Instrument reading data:
--------------------------------------------------
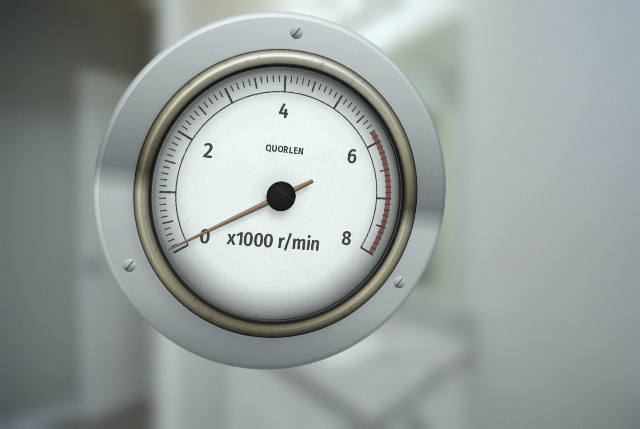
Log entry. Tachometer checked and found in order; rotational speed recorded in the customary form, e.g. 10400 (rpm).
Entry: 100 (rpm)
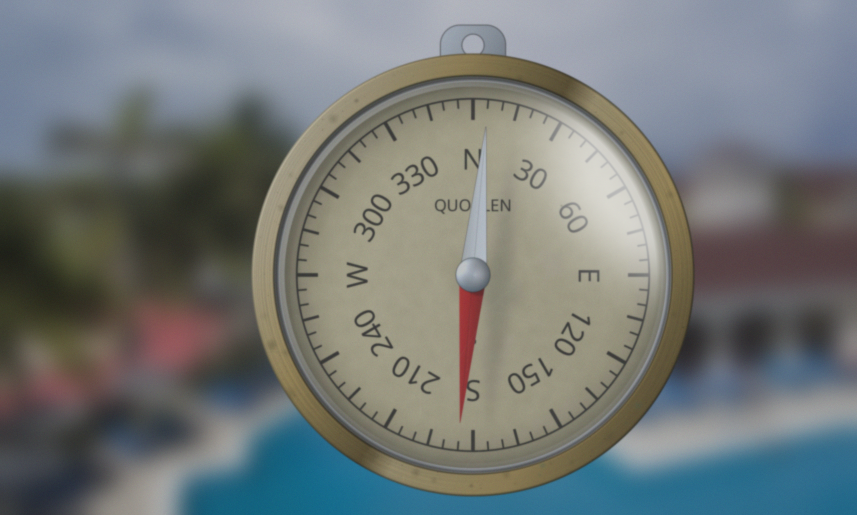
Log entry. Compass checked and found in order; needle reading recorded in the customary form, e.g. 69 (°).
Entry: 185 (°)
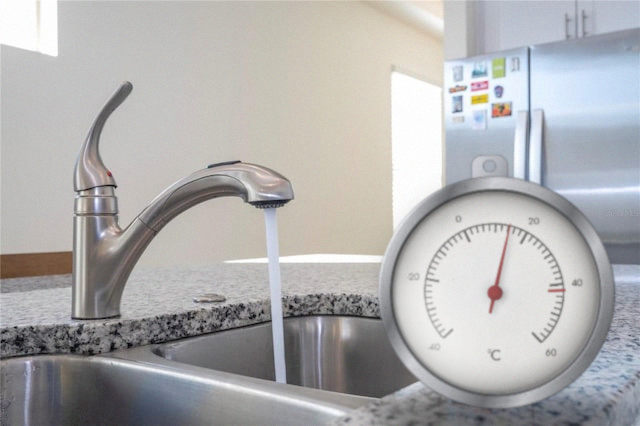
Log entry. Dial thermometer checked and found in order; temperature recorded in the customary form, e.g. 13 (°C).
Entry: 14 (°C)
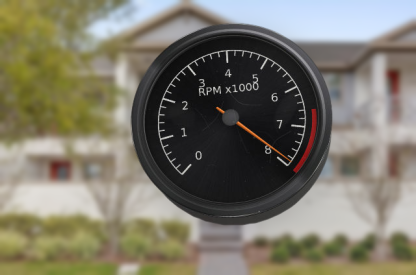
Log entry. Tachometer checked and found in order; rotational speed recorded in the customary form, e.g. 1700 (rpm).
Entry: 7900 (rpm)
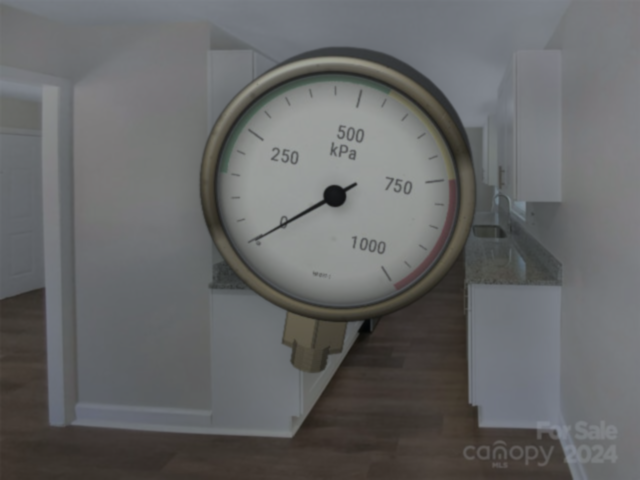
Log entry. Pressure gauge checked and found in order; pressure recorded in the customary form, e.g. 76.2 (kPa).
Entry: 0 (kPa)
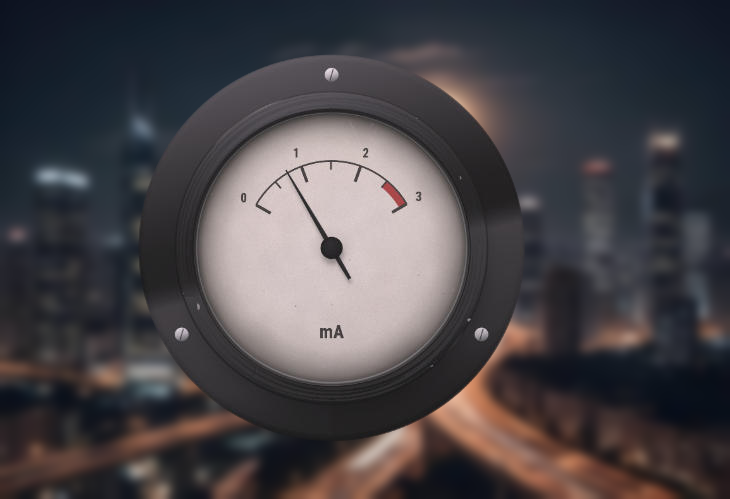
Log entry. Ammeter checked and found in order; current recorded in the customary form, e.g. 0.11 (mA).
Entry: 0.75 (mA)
--------------------------------------------------
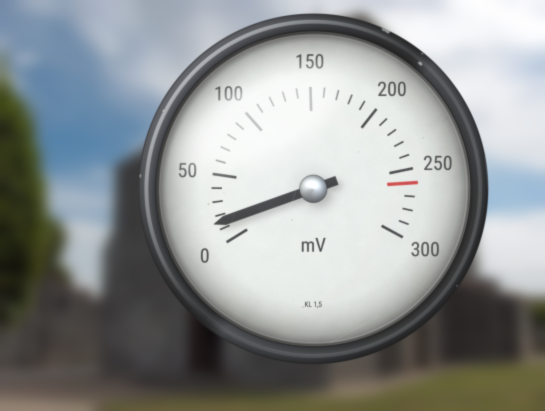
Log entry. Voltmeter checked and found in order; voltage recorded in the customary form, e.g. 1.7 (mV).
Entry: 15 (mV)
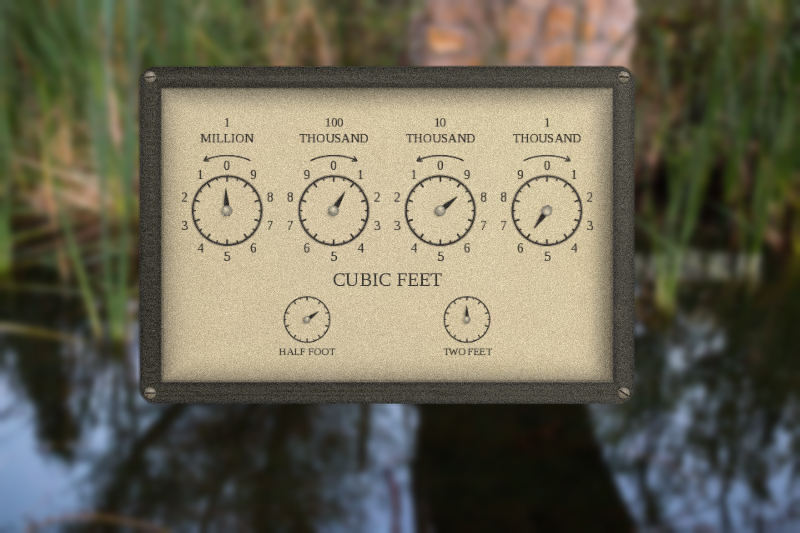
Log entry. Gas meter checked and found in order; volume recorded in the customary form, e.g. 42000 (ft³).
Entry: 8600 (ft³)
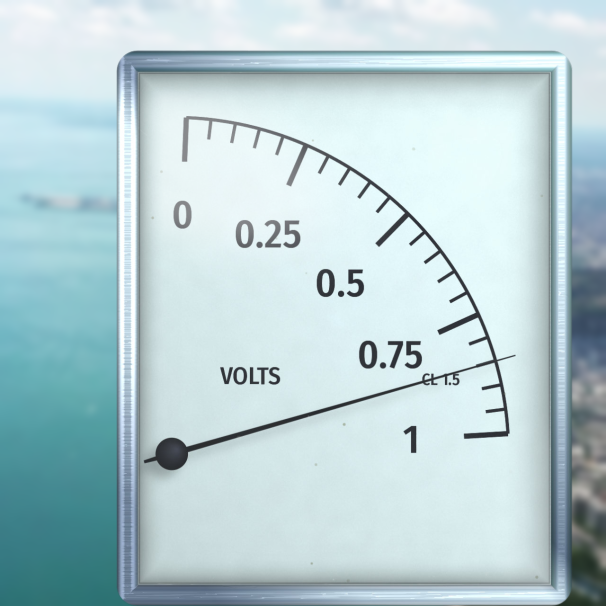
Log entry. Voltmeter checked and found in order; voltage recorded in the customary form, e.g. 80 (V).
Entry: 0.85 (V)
--------------------------------------------------
## Task directions
Reproduce the lines from the line with "e.g. 10400 (rpm)." up to and including the line with "Entry: 0 (kPa)", switching "customary form" to "standard form" and leaving everything else unchanged. Omit the pictures.

## Reply
Log entry. Tachometer checked and found in order; rotational speed recorded in the standard form, e.g. 10400 (rpm).
Entry: 100 (rpm)
Log entry. Compass checked and found in order; needle reading recorded in the standard form, e.g. 69 (°).
Entry: 185 (°)
Log entry. Dial thermometer checked and found in order; temperature recorded in the standard form, e.g. 13 (°C).
Entry: 14 (°C)
Log entry. Tachometer checked and found in order; rotational speed recorded in the standard form, e.g. 1700 (rpm).
Entry: 7900 (rpm)
Log entry. Pressure gauge checked and found in order; pressure recorded in the standard form, e.g. 76.2 (kPa).
Entry: 0 (kPa)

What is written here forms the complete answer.